Collective contracts would follow a businessman so that the free market would become an anachronism. What that means is if I ran a restaurant chain and decided the cost of cleaning from supplier X was too high because that supplier had negotiated a high wage settlement, it would do me no good to go to supplier Y. Why not? Because under Rae’s proposed labor laws, the businessman would be compelled to pay supplier Y the same rate as supplier X.

One prominent Canadian banker I spoke to in Davos estimated that under the NDP, Ontario has lost 75,000 jobs. Some of those, he acknowledged, had been due to a recession that was not caused by the NDP, but many job losses were simply due to businesses moving out of the province or steering clear of it. The Germans and Japanese have first-rate listening posts in Ontario, and what they hear is sending them running. Meanwhile, the banker himself spoke jovially of getting the best access ever to Rae: “He’s scared stiff,” he said, “and we’re able to tell him what’s wrong.”

That struck me as shortsighted. Getting Rae out of his troubles so he can live to see another day isn’t any help to Canada. “We can’t let him drown,” replied the banker, “because it will take Ontario years and years after Rae to recover.” But until the voters reject him and his party for the right reason—the reason that most of the heads of state at Davos understood, namely, that socialism is the problem, not the solution—Canadians will simply go on stabbing themselves in the gut.

The only solution for Canada is to let Rae and Ontario join Albania as the last bastion of economic communism. Karl Marx always claimed that the economic basis of a country determined its superstructures. That is why he was so scathing about bourgeois law, which to him was simply an outgrowth of capitalism.

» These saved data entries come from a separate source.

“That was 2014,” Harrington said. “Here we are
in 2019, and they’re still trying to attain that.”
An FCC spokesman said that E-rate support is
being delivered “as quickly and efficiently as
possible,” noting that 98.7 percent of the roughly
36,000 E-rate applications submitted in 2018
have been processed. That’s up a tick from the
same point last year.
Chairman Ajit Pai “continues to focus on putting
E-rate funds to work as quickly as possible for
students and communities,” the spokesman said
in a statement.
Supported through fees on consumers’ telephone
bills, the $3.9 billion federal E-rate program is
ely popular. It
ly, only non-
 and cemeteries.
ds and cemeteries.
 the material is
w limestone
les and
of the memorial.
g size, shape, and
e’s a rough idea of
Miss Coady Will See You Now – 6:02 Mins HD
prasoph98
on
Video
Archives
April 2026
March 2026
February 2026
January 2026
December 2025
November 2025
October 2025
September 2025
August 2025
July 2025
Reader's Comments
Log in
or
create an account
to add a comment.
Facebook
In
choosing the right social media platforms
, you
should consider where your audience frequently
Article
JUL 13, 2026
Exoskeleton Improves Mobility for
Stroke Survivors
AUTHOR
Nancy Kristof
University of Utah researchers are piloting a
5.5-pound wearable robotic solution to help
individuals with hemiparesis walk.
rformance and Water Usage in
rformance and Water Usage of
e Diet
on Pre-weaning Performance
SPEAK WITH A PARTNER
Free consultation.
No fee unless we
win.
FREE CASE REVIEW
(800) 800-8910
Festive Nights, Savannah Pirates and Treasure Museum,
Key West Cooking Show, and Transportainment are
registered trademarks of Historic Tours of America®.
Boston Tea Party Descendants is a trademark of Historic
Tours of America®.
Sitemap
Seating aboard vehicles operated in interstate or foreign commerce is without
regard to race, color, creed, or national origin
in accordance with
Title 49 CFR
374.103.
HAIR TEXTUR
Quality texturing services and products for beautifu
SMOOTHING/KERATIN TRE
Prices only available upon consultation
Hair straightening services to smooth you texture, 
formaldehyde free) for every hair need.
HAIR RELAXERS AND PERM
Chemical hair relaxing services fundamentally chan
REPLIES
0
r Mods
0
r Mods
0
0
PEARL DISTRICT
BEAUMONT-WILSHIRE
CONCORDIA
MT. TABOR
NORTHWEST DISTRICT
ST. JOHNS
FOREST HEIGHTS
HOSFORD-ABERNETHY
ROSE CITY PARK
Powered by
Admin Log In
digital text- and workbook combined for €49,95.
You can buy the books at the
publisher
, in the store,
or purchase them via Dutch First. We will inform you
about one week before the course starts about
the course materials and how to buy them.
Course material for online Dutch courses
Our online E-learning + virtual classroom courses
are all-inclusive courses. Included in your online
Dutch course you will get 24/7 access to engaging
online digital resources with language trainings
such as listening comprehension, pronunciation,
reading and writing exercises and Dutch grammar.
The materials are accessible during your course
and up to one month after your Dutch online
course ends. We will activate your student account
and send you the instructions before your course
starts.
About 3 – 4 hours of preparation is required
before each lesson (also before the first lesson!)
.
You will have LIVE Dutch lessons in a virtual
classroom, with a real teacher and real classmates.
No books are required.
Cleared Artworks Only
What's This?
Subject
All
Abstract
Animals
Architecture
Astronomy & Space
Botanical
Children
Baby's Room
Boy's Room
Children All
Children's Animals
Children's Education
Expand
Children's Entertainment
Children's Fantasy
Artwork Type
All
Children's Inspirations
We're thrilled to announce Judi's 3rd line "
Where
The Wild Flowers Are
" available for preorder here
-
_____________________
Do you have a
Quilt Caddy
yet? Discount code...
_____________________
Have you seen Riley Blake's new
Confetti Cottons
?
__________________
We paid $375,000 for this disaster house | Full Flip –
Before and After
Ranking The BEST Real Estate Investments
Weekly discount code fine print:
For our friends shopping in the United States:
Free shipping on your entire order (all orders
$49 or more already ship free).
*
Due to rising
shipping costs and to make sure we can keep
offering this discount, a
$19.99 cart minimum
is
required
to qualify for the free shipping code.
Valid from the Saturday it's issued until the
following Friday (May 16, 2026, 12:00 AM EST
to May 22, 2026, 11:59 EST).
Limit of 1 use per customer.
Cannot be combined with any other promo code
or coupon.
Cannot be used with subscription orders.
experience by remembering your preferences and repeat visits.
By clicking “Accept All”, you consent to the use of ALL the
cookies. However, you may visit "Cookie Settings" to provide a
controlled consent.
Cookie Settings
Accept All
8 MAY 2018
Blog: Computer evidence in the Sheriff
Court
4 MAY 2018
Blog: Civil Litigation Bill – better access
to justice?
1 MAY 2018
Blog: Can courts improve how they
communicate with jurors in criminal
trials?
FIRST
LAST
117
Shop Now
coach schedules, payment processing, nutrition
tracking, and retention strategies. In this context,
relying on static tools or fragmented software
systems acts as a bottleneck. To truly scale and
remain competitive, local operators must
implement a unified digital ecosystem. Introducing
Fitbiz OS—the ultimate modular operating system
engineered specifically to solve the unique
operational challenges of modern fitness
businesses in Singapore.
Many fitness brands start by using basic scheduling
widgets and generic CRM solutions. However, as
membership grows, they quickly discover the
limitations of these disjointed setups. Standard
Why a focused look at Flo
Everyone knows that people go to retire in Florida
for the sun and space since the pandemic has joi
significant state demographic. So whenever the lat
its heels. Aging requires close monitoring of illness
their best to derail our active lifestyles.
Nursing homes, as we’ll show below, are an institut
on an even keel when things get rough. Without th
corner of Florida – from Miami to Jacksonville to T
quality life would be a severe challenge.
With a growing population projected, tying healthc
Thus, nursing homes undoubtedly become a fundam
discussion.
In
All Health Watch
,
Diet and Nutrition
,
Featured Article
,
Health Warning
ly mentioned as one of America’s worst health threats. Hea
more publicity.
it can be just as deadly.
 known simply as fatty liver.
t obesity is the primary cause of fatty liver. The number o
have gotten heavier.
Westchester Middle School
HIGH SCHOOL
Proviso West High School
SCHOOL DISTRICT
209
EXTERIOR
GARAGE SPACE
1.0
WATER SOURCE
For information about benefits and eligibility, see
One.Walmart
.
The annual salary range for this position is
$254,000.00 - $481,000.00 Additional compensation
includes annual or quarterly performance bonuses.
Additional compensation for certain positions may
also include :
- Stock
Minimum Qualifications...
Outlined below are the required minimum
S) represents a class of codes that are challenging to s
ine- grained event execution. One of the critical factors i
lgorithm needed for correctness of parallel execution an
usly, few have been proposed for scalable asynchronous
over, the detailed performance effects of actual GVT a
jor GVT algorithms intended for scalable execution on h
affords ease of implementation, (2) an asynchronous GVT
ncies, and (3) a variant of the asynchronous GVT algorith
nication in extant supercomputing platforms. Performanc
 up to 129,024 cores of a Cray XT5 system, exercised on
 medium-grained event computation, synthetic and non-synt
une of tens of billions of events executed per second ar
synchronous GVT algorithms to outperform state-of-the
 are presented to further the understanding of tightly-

This was the one notion of Marx with which I always agreed. The lawlessness of communism grew out of its economic system. If Rae stays in power and implements his economic programs, I’ll make a bet that the bourgeois laws of Ontario—eroded as they already are by the alliance of feminists and left-wing special-interest groups—will increasingly be replaced by the coercive structures of communism. The only way in which Ontario will differ from the old Soviet Union or the present Albania is in the degree of cruelty and repression. Canadians are nicer. But how nice they will stay under much more of Rae is another matter.